More than $137 million came from medical devices, while prescription drugs, generics and biosimilars accounted for nearly $1.2 billion in user fees.
An FDA spokesperson declined to comment on the budget process and the Office of Management and Budget referred questions to the Department of Health and Human Services. An HHS spokesperson declined to "speculate."
Experts said doubling FDA user fees would complicate existing agreements with the medical device industry that already went through an arduous process of negotiating user fees last year. The topic is expected to be addressed in a House Energy and Commerce subcommittee hearing next week.
Although it’s possible the FDA could increase user fees for the largest pharmaceutical companies, a more plausible solution would be a percentage increase for everyone, said Jeff Smith, vice president of public policy at the American Medical Informatics Association.
“Maybe if you’re a pharmaceutical company that has profits in the billions, your percentage is higher, but especially for the smaller companies, if you raise it even a few thousand dollars, that could be the difference between trying to go to market and not,” he said in an interview with FierceHealthcare.
Bradley Merrill Thompson, an FDA attorney with Epstein Becker Green in Washington, D.C., said it’s impossible to know what the administration has in mind and questioned the substance behind the budget’s reference to a streamlined regulatory process.
But he echoed concerns that higher user fees would have a bigger impact on digital startups.
“A big concern will be small companies that don't have much cash to spend on user fees,” he said in an interview. “Small companies have been an enormous source of innovation in digital health.”
Higher user fees would increase regulatory barriers to market, added Michael H. Cohen, an FDA attorney in Palo Alto, California, but a shift in the way the FDA regulates digital health could ease that burden.

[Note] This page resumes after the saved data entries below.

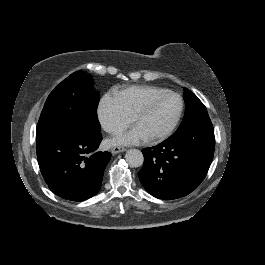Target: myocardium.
I'll use <instances>...</instances> for the list:
<instances>
[{
	"mask_svg": "<svg viewBox=\"0 0 265 265\" xmlns=\"http://www.w3.org/2000/svg\"><path fill=\"white\" fill-rule=\"evenodd\" d=\"M170 94L173 95L175 97H177L179 99L180 102V106H179V110L177 112L176 117L169 123L167 124L165 127H163L158 133L148 137L149 141H157L159 139H162L164 137H166L173 129L174 127L178 124V122L180 121L182 114H183V110H184V100L183 97L177 93L174 92L170 89H158L156 91H154L152 94H150L145 100L144 102L140 105V107L138 108V110L135 112L133 119H134V123H136L137 118L144 113L147 108L150 106V104L153 102V100L160 94Z\"/></svg>",
	"mask_w": 265,
	"mask_h": 265,
	"instance_id": "1",
	"label": "myocardium"
}]
</instances>
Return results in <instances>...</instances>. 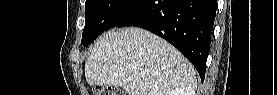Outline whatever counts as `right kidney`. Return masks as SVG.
Instances as JSON below:
<instances>
[{"label":"right kidney","instance_id":"ca27d5eb","mask_svg":"<svg viewBox=\"0 0 277 95\" xmlns=\"http://www.w3.org/2000/svg\"><path fill=\"white\" fill-rule=\"evenodd\" d=\"M170 95H186V94H189V93H184L183 90H178V89H175L173 91H171V93H169Z\"/></svg>","mask_w":277,"mask_h":95}]
</instances>
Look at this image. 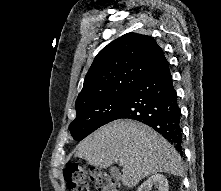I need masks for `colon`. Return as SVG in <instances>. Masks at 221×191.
I'll use <instances>...</instances> for the list:
<instances>
[{
    "label": "colon",
    "instance_id": "obj_1",
    "mask_svg": "<svg viewBox=\"0 0 221 191\" xmlns=\"http://www.w3.org/2000/svg\"><path fill=\"white\" fill-rule=\"evenodd\" d=\"M64 179L70 191H90L89 180L94 182L98 191H121L120 184L108 173L74 162L66 166Z\"/></svg>",
    "mask_w": 221,
    "mask_h": 191
}]
</instances>
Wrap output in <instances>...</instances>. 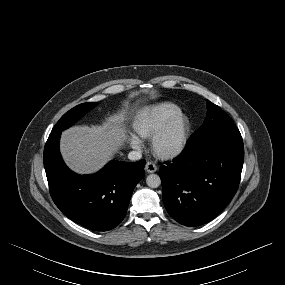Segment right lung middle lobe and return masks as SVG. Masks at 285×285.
Here are the masks:
<instances>
[{"mask_svg":"<svg viewBox=\"0 0 285 285\" xmlns=\"http://www.w3.org/2000/svg\"><path fill=\"white\" fill-rule=\"evenodd\" d=\"M96 105L97 103L89 102V103L80 104L72 108L60 118V120L57 122V124L52 129V131H62L66 128H69L77 120H79L83 115H85L88 111L93 109Z\"/></svg>","mask_w":285,"mask_h":285,"instance_id":"dd1d6c3e","label":"right lung middle lobe"}]
</instances>
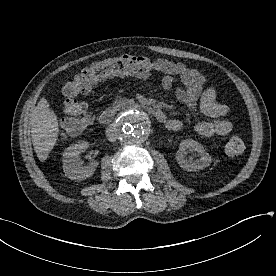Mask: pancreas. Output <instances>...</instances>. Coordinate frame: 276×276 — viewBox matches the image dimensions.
<instances>
[{
  "instance_id": "obj_1",
  "label": "pancreas",
  "mask_w": 276,
  "mask_h": 276,
  "mask_svg": "<svg viewBox=\"0 0 276 276\" xmlns=\"http://www.w3.org/2000/svg\"><path fill=\"white\" fill-rule=\"evenodd\" d=\"M134 103L133 99H128L126 97H117L113 103L114 106L116 107H123L126 105H131Z\"/></svg>"
}]
</instances>
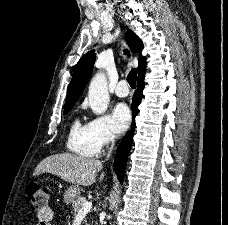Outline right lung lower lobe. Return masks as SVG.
Here are the masks:
<instances>
[{
  "label": "right lung lower lobe",
  "instance_id": "98d812e1",
  "mask_svg": "<svg viewBox=\"0 0 228 225\" xmlns=\"http://www.w3.org/2000/svg\"><path fill=\"white\" fill-rule=\"evenodd\" d=\"M144 77H145V65L138 70L137 90L135 91L132 99L133 121L131 125V131H129L122 139L121 143L117 148L116 155H115L114 170L120 182H122L124 177L126 162H127L128 154L132 144L133 133L135 128V116L139 112L138 106L141 102L142 95H143L142 91L145 85Z\"/></svg>",
  "mask_w": 228,
  "mask_h": 225
}]
</instances>
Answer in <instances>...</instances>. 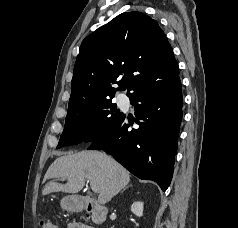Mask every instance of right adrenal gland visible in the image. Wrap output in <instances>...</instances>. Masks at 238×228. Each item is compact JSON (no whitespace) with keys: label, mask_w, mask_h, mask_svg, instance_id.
<instances>
[{"label":"right adrenal gland","mask_w":238,"mask_h":228,"mask_svg":"<svg viewBox=\"0 0 238 228\" xmlns=\"http://www.w3.org/2000/svg\"><path fill=\"white\" fill-rule=\"evenodd\" d=\"M130 186H131V185H130ZM126 188H127V187L123 188L122 192L125 191Z\"/></svg>","instance_id":"right-adrenal-gland-1"}]
</instances>
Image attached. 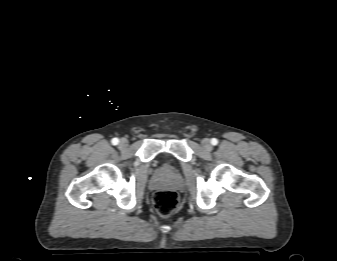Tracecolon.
<instances>
[{
  "mask_svg": "<svg viewBox=\"0 0 337 261\" xmlns=\"http://www.w3.org/2000/svg\"><path fill=\"white\" fill-rule=\"evenodd\" d=\"M179 204V196L172 190H160L153 196V206L161 216H169Z\"/></svg>",
  "mask_w": 337,
  "mask_h": 261,
  "instance_id": "5ec220e1",
  "label": "colon"
}]
</instances>
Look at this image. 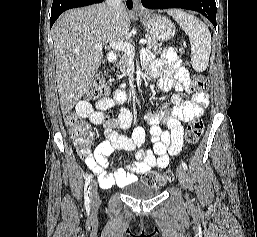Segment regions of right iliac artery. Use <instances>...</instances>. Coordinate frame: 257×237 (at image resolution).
Returning <instances> with one entry per match:
<instances>
[{"label":"right iliac artery","instance_id":"obj_1","mask_svg":"<svg viewBox=\"0 0 257 237\" xmlns=\"http://www.w3.org/2000/svg\"><path fill=\"white\" fill-rule=\"evenodd\" d=\"M92 179V175H88L85 181V186H84V199H85V205L89 206L90 204V182Z\"/></svg>","mask_w":257,"mask_h":237}]
</instances>
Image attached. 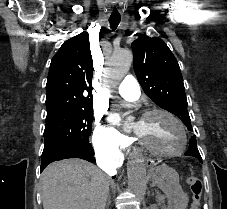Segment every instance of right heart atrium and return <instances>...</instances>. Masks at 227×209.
Here are the masks:
<instances>
[{
    "instance_id": "obj_1",
    "label": "right heart atrium",
    "mask_w": 227,
    "mask_h": 209,
    "mask_svg": "<svg viewBox=\"0 0 227 209\" xmlns=\"http://www.w3.org/2000/svg\"><path fill=\"white\" fill-rule=\"evenodd\" d=\"M92 144L95 151L105 156H120L129 144V140L110 125L97 121Z\"/></svg>"
}]
</instances>
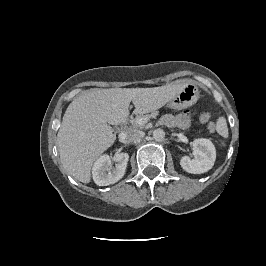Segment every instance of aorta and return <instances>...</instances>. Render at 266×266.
Instances as JSON below:
<instances>
[{
    "mask_svg": "<svg viewBox=\"0 0 266 266\" xmlns=\"http://www.w3.org/2000/svg\"><path fill=\"white\" fill-rule=\"evenodd\" d=\"M153 138L156 140V141H162L164 138H165V132L163 129H155L154 132H153Z\"/></svg>",
    "mask_w": 266,
    "mask_h": 266,
    "instance_id": "aorta-1",
    "label": "aorta"
}]
</instances>
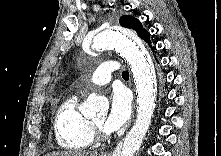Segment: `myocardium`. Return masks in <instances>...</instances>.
Returning <instances> with one entry per match:
<instances>
[{
	"instance_id": "obj_1",
	"label": "myocardium",
	"mask_w": 221,
	"mask_h": 156,
	"mask_svg": "<svg viewBox=\"0 0 221 156\" xmlns=\"http://www.w3.org/2000/svg\"><path fill=\"white\" fill-rule=\"evenodd\" d=\"M92 134L93 138L97 140H104L108 138L107 133L103 130V128L97 125L94 121H91Z\"/></svg>"
}]
</instances>
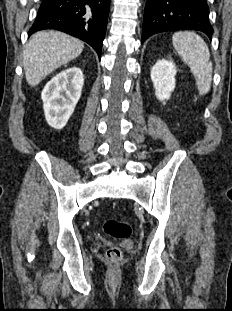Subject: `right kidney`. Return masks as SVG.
Listing matches in <instances>:
<instances>
[{
  "instance_id": "obj_1",
  "label": "right kidney",
  "mask_w": 232,
  "mask_h": 311,
  "mask_svg": "<svg viewBox=\"0 0 232 311\" xmlns=\"http://www.w3.org/2000/svg\"><path fill=\"white\" fill-rule=\"evenodd\" d=\"M83 84V73L78 67L61 71L46 84L41 98L51 127L60 130L66 125L81 97Z\"/></svg>"
}]
</instances>
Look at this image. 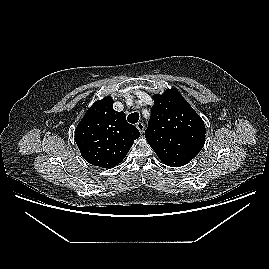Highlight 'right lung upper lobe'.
I'll return each mask as SVG.
<instances>
[{"instance_id":"obj_1","label":"right lung upper lobe","mask_w":269,"mask_h":269,"mask_svg":"<svg viewBox=\"0 0 269 269\" xmlns=\"http://www.w3.org/2000/svg\"><path fill=\"white\" fill-rule=\"evenodd\" d=\"M112 105L111 97L95 102L75 130L82 157L102 168L118 165L140 136L138 129L126 121L125 113L115 111Z\"/></svg>"}]
</instances>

“To the extent digital health companies want to market regulated medical devices, then larger fees may deter entry,” he told FierceHealthcare. “On the other hand, if they have mobile apps and software that fall outside medical device regulation, and these companies are working hard to stay in the non- or more lightly regulated space, then higher user fees will be irrelevant.”
Jeff Steinle, an attorney with Fredrikson & Bryon P.A. in Minneapolis, Minnesota, added that for venture capital-funded digital health startups, “every dollar is precious.”

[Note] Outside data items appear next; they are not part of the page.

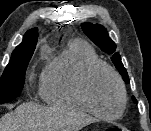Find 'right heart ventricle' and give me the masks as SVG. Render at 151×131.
I'll use <instances>...</instances> for the list:
<instances>
[{"label": "right heart ventricle", "instance_id": "e07e8e85", "mask_svg": "<svg viewBox=\"0 0 151 131\" xmlns=\"http://www.w3.org/2000/svg\"><path fill=\"white\" fill-rule=\"evenodd\" d=\"M95 61L99 57L90 44L80 39L70 41L42 72V99L51 105L86 109L77 95L76 85L85 68Z\"/></svg>", "mask_w": 151, "mask_h": 131}]
</instances>
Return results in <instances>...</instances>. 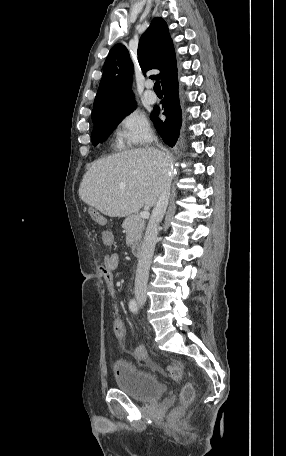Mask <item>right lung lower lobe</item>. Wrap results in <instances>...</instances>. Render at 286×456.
Here are the masks:
<instances>
[{
    "label": "right lung lower lobe",
    "instance_id": "98d812e1",
    "mask_svg": "<svg viewBox=\"0 0 286 456\" xmlns=\"http://www.w3.org/2000/svg\"><path fill=\"white\" fill-rule=\"evenodd\" d=\"M164 99L162 100V109L166 120L162 121L158 118L159 108L156 107L151 115V119L162 137L163 141L173 147L175 146L182 125V110L179 101L178 93V78L169 81L162 86Z\"/></svg>",
    "mask_w": 286,
    "mask_h": 456
}]
</instances>
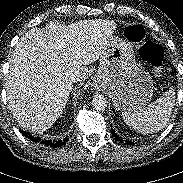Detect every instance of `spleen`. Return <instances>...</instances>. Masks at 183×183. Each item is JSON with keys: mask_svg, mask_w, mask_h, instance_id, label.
Returning <instances> with one entry per match:
<instances>
[{"mask_svg": "<svg viewBox=\"0 0 183 183\" xmlns=\"http://www.w3.org/2000/svg\"><path fill=\"white\" fill-rule=\"evenodd\" d=\"M174 104L175 91L170 88L146 108L134 113L124 111L122 117L124 122L135 131L143 134L155 133L168 123Z\"/></svg>", "mask_w": 183, "mask_h": 183, "instance_id": "spleen-1", "label": "spleen"}]
</instances>
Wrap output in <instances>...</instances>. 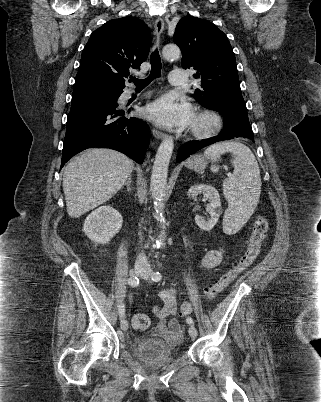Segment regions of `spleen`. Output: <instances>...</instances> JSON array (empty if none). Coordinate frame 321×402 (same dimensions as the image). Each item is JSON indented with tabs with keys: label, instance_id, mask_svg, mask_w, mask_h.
I'll use <instances>...</instances> for the list:
<instances>
[{
	"label": "spleen",
	"instance_id": "spleen-1",
	"mask_svg": "<svg viewBox=\"0 0 321 402\" xmlns=\"http://www.w3.org/2000/svg\"><path fill=\"white\" fill-rule=\"evenodd\" d=\"M230 152L234 172L223 180V194L228 201L224 213L223 230L226 234L237 232L253 214L261 194V176L257 160L252 151L237 141H224L208 147L204 151L207 159L216 162L221 155ZM215 165L213 173L218 172Z\"/></svg>",
	"mask_w": 321,
	"mask_h": 402
}]
</instances>
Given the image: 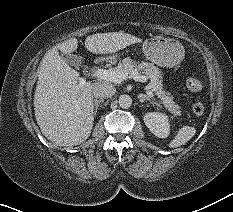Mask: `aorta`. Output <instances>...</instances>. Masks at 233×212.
Listing matches in <instances>:
<instances>
[{"label": "aorta", "mask_w": 233, "mask_h": 212, "mask_svg": "<svg viewBox=\"0 0 233 212\" xmlns=\"http://www.w3.org/2000/svg\"><path fill=\"white\" fill-rule=\"evenodd\" d=\"M118 102L121 108L127 109L132 105V98L129 95H121Z\"/></svg>", "instance_id": "obj_1"}]
</instances>
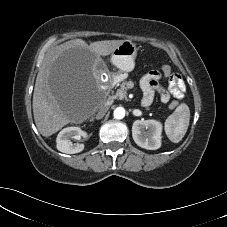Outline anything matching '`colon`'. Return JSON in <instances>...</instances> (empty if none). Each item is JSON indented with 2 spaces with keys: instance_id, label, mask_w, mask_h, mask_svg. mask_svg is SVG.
<instances>
[{
  "instance_id": "5ec220e1",
  "label": "colon",
  "mask_w": 227,
  "mask_h": 227,
  "mask_svg": "<svg viewBox=\"0 0 227 227\" xmlns=\"http://www.w3.org/2000/svg\"><path fill=\"white\" fill-rule=\"evenodd\" d=\"M162 71H163V73H164L166 76H170V75L172 74V69H171V67L168 66V65L162 66ZM177 104H178V103H177L176 101H173V102L170 103V107H171V108H175V107L177 106Z\"/></svg>"
}]
</instances>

An increase to FDA user fees might trigger one of three scenarios: Investors will fund those fees specifically, larger companies will acquire startups prior to receiving FDA approval or digital health startups will explore foreign markets instead.
“I think you might have some company’s think about delaying U.S. regulatory approval and developing commercialized products outside of the U.S. first,” he said.

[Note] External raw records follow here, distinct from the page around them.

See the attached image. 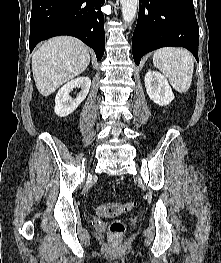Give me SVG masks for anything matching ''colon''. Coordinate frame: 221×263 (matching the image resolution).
<instances>
[{
	"instance_id": "5ec220e1",
	"label": "colon",
	"mask_w": 221,
	"mask_h": 263,
	"mask_svg": "<svg viewBox=\"0 0 221 263\" xmlns=\"http://www.w3.org/2000/svg\"><path fill=\"white\" fill-rule=\"evenodd\" d=\"M132 202L128 203H103L97 213L101 217L112 218L124 212H128L133 208ZM125 232V224L122 221H114L109 226V237L113 241H119Z\"/></svg>"
}]
</instances>
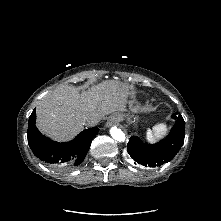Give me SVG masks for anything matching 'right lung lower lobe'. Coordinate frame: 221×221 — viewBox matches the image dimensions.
<instances>
[{
  "label": "right lung lower lobe",
  "instance_id": "98d812e1",
  "mask_svg": "<svg viewBox=\"0 0 221 221\" xmlns=\"http://www.w3.org/2000/svg\"><path fill=\"white\" fill-rule=\"evenodd\" d=\"M36 111L33 110L28 123V144L36 157L60 169H71L84 160L99 128L82 131L70 142H55L42 135L36 125Z\"/></svg>",
  "mask_w": 221,
  "mask_h": 221
}]
</instances>
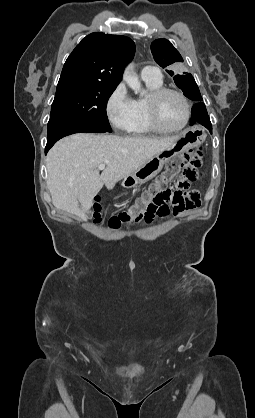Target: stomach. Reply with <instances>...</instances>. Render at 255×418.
I'll list each match as a JSON object with an SVG mask.
<instances>
[{
  "label": "stomach",
  "mask_w": 255,
  "mask_h": 418,
  "mask_svg": "<svg viewBox=\"0 0 255 418\" xmlns=\"http://www.w3.org/2000/svg\"><path fill=\"white\" fill-rule=\"evenodd\" d=\"M206 134L200 127H191L182 132L179 139L168 149L154 155L131 175L124 178L123 185L134 187L153 179L171 158L205 141Z\"/></svg>",
  "instance_id": "stomach-1"
}]
</instances>
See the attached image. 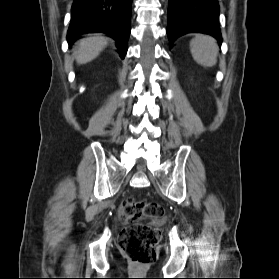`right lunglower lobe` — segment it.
Masks as SVG:
<instances>
[{
	"label": "right lung lower lobe",
	"instance_id": "1",
	"mask_svg": "<svg viewBox=\"0 0 279 279\" xmlns=\"http://www.w3.org/2000/svg\"><path fill=\"white\" fill-rule=\"evenodd\" d=\"M131 11L132 0H74L67 41L71 45L80 34L103 32L116 40L123 59L131 32Z\"/></svg>",
	"mask_w": 279,
	"mask_h": 279
}]
</instances>
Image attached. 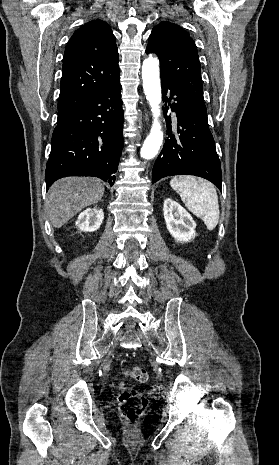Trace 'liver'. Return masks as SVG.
<instances>
[{
	"instance_id": "1",
	"label": "liver",
	"mask_w": 279,
	"mask_h": 465,
	"mask_svg": "<svg viewBox=\"0 0 279 465\" xmlns=\"http://www.w3.org/2000/svg\"><path fill=\"white\" fill-rule=\"evenodd\" d=\"M104 195L101 180L93 177H65L49 189L45 207L51 224L60 228L85 207L96 204Z\"/></svg>"
}]
</instances>
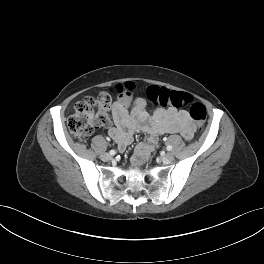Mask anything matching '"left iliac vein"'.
<instances>
[{"label":"left iliac vein","instance_id":"left-iliac-vein-1","mask_svg":"<svg viewBox=\"0 0 264 264\" xmlns=\"http://www.w3.org/2000/svg\"><path fill=\"white\" fill-rule=\"evenodd\" d=\"M174 160V154L169 152L162 156V161L166 164L171 163Z\"/></svg>","mask_w":264,"mask_h":264}]
</instances>
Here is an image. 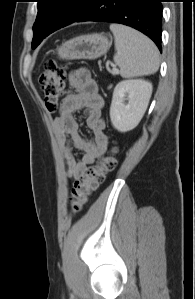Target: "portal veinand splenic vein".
Returning a JSON list of instances; mask_svg holds the SVG:
<instances>
[{
    "instance_id": "obj_1",
    "label": "portal vein and splenic vein",
    "mask_w": 195,
    "mask_h": 299,
    "mask_svg": "<svg viewBox=\"0 0 195 299\" xmlns=\"http://www.w3.org/2000/svg\"><path fill=\"white\" fill-rule=\"evenodd\" d=\"M119 70L117 68H113V73L117 74Z\"/></svg>"
}]
</instances>
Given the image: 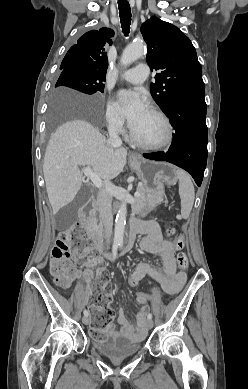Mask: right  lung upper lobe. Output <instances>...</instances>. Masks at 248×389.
I'll use <instances>...</instances> for the list:
<instances>
[{"label": "right lung upper lobe", "instance_id": "1", "mask_svg": "<svg viewBox=\"0 0 248 389\" xmlns=\"http://www.w3.org/2000/svg\"><path fill=\"white\" fill-rule=\"evenodd\" d=\"M114 31L108 28L92 30L81 36L65 55L60 68H77L106 78L108 59L105 51L111 45Z\"/></svg>", "mask_w": 248, "mask_h": 389}]
</instances>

But a user fee increase will also depend largely on whether a digital health company is seeking 510(k) approval or premarket approval (PMA).
For fiscal year 2017, the 510(k) user fee is $4,690, while the PMA fee is more than $234,000. Both offer significant discounts for small businesses, but that only applies to a company’s first application. A PMA fee that approaches $500,000 might prompt companies to rethink their strategic approach, Steinle said.
Ultimately, the president’s budget blueprint doesn’t necessarily align with the FDA’s historical perspective that the money generated from user fees is used to cover the cost of the review. In other words, the agency doesn’t look at user fees as a revenue generator.
“Generally speaking, the FDA doesn’t look at these user fees as a way to create some kind of war chest,” Smith said.